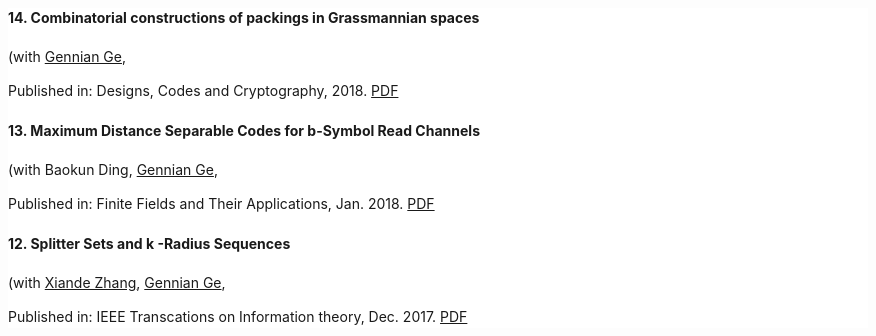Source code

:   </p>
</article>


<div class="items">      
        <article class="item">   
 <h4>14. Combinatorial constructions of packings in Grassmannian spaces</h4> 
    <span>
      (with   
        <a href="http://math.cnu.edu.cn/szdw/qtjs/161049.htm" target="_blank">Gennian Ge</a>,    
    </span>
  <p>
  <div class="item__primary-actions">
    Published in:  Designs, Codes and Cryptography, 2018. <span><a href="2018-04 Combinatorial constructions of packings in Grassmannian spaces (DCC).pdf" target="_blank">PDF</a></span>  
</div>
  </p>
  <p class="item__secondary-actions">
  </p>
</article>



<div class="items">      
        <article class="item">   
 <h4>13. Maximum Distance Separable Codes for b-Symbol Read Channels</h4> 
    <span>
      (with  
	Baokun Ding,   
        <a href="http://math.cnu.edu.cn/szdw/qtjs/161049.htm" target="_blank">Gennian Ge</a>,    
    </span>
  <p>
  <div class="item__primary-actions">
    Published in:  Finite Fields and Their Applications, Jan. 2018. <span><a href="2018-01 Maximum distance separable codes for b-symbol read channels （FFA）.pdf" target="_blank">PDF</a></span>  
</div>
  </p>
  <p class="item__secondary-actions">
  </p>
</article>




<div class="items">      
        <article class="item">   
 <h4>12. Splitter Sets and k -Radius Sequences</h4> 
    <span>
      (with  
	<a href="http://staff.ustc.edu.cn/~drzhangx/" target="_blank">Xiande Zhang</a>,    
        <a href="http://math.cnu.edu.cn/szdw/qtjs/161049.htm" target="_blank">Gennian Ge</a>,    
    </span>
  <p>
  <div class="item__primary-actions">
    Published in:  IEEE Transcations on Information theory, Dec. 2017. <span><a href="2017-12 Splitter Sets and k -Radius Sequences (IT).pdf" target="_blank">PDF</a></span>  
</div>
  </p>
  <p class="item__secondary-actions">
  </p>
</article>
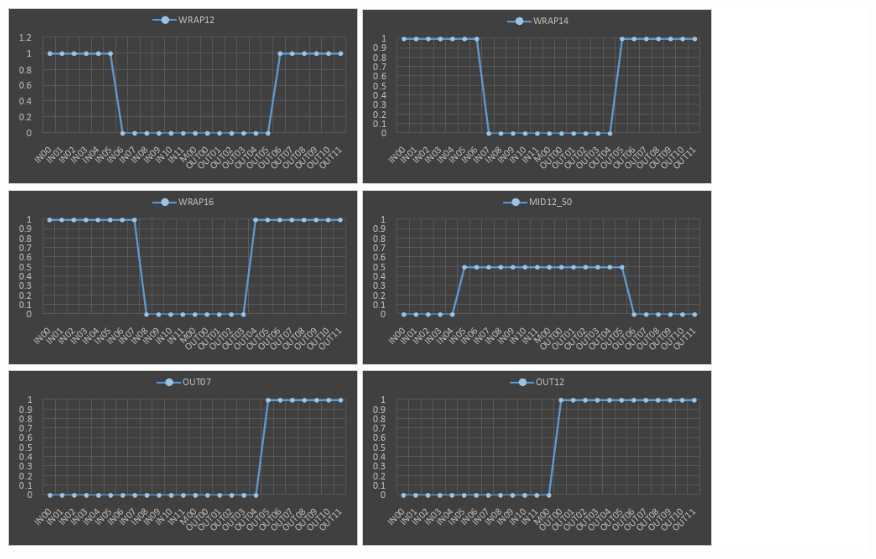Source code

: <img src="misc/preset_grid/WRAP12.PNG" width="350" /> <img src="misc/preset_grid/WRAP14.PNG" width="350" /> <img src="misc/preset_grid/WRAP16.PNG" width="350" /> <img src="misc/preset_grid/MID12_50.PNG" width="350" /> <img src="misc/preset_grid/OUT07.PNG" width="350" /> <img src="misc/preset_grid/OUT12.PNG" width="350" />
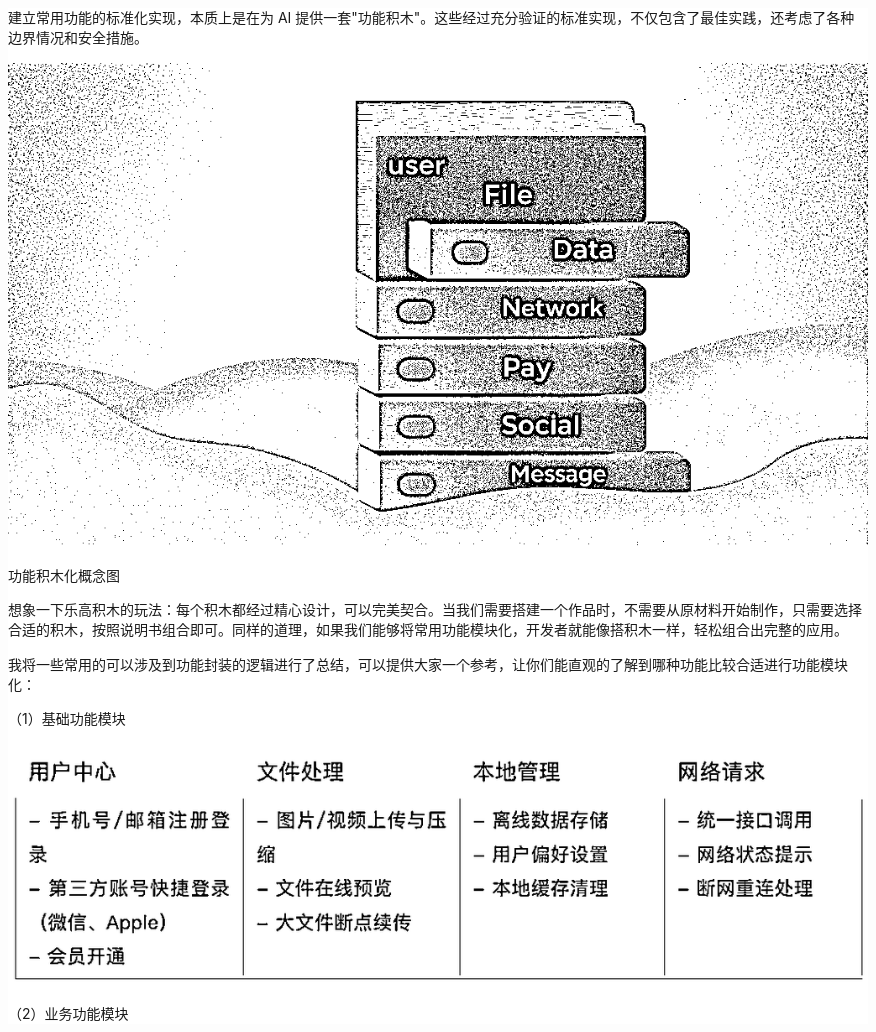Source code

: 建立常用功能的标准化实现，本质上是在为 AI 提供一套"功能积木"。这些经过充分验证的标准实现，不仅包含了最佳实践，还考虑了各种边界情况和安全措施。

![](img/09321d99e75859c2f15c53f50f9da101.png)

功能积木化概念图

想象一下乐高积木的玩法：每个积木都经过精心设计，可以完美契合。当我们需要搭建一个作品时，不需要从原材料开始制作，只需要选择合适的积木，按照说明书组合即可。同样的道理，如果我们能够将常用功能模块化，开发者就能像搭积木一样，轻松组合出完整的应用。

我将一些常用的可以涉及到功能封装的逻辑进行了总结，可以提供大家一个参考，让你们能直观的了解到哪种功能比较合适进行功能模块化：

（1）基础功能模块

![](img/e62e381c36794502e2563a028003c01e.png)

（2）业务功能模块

★ ★ ★

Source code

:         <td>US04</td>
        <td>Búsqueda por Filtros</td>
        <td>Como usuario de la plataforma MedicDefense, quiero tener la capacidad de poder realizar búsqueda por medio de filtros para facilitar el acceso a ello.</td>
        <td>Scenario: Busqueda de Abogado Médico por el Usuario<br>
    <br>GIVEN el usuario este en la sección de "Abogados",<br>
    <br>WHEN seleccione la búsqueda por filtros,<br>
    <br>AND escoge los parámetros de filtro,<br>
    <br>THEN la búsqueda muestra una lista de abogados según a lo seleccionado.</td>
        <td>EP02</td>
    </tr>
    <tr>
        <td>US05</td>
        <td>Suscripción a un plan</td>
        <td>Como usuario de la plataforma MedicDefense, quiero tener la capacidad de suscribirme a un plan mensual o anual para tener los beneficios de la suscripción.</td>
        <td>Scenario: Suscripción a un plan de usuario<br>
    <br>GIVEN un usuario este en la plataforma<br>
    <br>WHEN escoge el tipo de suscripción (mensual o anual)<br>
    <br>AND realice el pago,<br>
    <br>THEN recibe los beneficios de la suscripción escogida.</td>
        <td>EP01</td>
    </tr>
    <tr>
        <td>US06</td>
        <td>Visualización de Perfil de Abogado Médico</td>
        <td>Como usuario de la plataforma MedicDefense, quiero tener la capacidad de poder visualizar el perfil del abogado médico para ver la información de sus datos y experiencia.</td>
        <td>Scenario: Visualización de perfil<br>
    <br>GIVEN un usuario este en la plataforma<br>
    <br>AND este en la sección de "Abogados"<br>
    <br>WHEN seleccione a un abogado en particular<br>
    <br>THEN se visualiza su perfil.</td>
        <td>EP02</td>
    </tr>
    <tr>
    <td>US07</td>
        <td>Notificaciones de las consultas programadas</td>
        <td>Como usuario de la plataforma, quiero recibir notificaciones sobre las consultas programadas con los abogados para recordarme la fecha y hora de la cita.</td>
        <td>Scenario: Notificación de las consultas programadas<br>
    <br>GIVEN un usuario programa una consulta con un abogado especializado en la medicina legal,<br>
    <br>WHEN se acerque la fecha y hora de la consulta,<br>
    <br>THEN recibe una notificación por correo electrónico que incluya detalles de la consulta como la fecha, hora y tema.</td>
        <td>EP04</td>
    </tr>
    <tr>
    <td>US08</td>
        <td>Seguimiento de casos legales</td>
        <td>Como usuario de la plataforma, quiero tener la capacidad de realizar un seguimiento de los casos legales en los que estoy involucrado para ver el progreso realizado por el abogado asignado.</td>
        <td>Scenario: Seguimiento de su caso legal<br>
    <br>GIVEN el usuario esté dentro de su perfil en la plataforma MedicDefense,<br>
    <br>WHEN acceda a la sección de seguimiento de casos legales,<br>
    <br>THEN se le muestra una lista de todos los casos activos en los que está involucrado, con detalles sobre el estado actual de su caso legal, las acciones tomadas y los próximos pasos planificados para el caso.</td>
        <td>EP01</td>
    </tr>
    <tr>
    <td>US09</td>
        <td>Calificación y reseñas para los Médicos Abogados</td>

★ ★ ★

From the entries above, write out only the lines starting at the line that holds "<td>US08</td>" and ending at the line that holds "<br>WHEN acceda a", keeping both and matching them exactly.

    <td>US08</td>
        <td>Seguimiento de casos legales</td>
        <td>Como usuario de la plataforma, quiero tener la capacidad de realizar un seguimiento de los casos legales en los que estoy involucrado para ver el progreso realizado por el abogado asignado.</td>
        <td>Scenario: Seguimiento de su caso legal<br>
    <br>GIVEN el usuario esté dentro de su perfil en la plataforma MedicDefense,<br>
    <br>WHEN acceda a la sección de seguimiento de casos legales,<br>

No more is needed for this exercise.